Éros et philia sont des formes d’amour conditionnelles. Éros est motivé par le manque affectif. J’aime l’autre parce que j’espère qu’il va satisfaire mes besoins. Philia est motivée par le narcissisme. J’aime l’autre parce qu’il me ressemble. Il existe une forme d’amour encore plus mature. Il s’agit de l’agapè. Pour accéder à l’agapè, il faut comprendre que l’amour est une activité autotélique. Cela signifie qu’elle n’a pas besoin d’une récompense extérieure pour être satisfaisante. L’amour est la récompense. Le mot « agapè » a été popularisé par les chrétiens. Mais en réalité, le concept existait bien avant le mot. Quand le Lévitique dit « aime ton prochain comme toi même », il s’agit bien entendu d’amour agapè.

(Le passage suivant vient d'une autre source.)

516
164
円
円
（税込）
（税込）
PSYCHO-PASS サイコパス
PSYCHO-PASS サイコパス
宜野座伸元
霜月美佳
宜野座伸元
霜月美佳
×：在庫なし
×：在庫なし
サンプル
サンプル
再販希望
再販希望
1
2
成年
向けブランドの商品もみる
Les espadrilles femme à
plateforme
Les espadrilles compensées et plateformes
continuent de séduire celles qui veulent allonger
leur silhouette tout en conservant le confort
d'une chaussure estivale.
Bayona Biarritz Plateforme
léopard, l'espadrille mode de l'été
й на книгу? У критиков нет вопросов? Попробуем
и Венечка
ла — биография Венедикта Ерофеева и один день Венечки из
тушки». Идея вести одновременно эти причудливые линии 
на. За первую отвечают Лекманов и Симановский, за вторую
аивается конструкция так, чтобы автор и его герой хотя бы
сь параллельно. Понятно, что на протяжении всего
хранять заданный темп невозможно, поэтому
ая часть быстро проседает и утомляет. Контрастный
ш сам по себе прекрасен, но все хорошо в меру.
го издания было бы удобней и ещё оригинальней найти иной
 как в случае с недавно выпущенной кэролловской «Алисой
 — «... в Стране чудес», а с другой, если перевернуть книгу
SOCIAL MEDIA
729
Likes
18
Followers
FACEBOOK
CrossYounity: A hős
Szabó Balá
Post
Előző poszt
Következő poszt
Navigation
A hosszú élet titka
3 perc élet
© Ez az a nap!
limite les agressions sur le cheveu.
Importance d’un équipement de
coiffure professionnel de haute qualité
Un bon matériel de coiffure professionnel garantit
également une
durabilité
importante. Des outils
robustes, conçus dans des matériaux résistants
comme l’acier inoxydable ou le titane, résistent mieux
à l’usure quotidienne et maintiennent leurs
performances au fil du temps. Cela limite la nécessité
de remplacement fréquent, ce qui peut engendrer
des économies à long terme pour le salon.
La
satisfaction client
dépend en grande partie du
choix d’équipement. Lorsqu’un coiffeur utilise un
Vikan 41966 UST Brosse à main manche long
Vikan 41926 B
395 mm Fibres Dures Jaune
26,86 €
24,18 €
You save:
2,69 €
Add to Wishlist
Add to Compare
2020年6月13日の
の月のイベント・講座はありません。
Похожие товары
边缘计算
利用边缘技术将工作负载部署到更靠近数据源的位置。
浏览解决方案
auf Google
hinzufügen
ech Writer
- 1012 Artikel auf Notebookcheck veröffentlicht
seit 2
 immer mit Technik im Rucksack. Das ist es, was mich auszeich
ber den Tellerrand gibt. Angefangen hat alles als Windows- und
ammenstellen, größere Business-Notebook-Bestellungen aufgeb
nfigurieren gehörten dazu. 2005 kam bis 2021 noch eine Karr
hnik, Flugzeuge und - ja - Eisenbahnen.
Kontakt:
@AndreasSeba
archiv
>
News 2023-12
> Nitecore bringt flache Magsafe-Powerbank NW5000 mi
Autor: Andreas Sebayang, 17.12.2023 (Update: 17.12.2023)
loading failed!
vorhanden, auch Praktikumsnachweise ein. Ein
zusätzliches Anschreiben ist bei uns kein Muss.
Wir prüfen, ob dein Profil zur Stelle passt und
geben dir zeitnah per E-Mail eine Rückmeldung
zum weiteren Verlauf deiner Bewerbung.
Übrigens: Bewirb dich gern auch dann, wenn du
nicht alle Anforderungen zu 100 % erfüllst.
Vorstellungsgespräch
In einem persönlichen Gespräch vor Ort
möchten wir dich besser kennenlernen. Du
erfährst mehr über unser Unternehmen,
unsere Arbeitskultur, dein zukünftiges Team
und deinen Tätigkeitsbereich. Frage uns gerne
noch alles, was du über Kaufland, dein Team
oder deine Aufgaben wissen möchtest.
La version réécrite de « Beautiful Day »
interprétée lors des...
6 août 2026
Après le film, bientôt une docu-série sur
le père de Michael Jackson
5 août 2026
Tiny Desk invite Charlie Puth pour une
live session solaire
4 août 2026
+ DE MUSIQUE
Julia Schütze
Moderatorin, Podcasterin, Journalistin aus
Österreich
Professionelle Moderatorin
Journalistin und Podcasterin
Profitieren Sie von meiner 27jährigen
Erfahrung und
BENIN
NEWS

Un athée est tout simplement quelqu’un qui a uniquement accès à des formes mondaines d’amour. Il connaît l’amour éros. Dans le meilleur des cas, il accède à l’amour philia. Mais il ignore l’amour agapè. Et une personne religieuse, c’est quelqu’un qui s’invente des amis imaginaires pour transcender les limites de l’amour mondain et explorer l’amour agapè.
Les neurosciences ont démontré que certaines pratiques comme la prière possèdent un effet stimulant sur le noyau accumbens. Le noyau accumbens est lié au circuit de récompense du cerveau et intervient dans l’effet placebo. Cela explique pourquoi, lorsqu’elle est correctement pratiquée, la religion rend plus heureux. Cela explique également que des guérisons « miraculeuses » peuvent se produire dans un contexte religieux. Les rationalistes ne devraient pas combattre la religion. L’être humain est biologiquement fait pour être religieux. Un vrai rationaliste devrait se demander quel est le moyen le plus efficace pour stimuler le noyau accumbens en pratiquant la religion.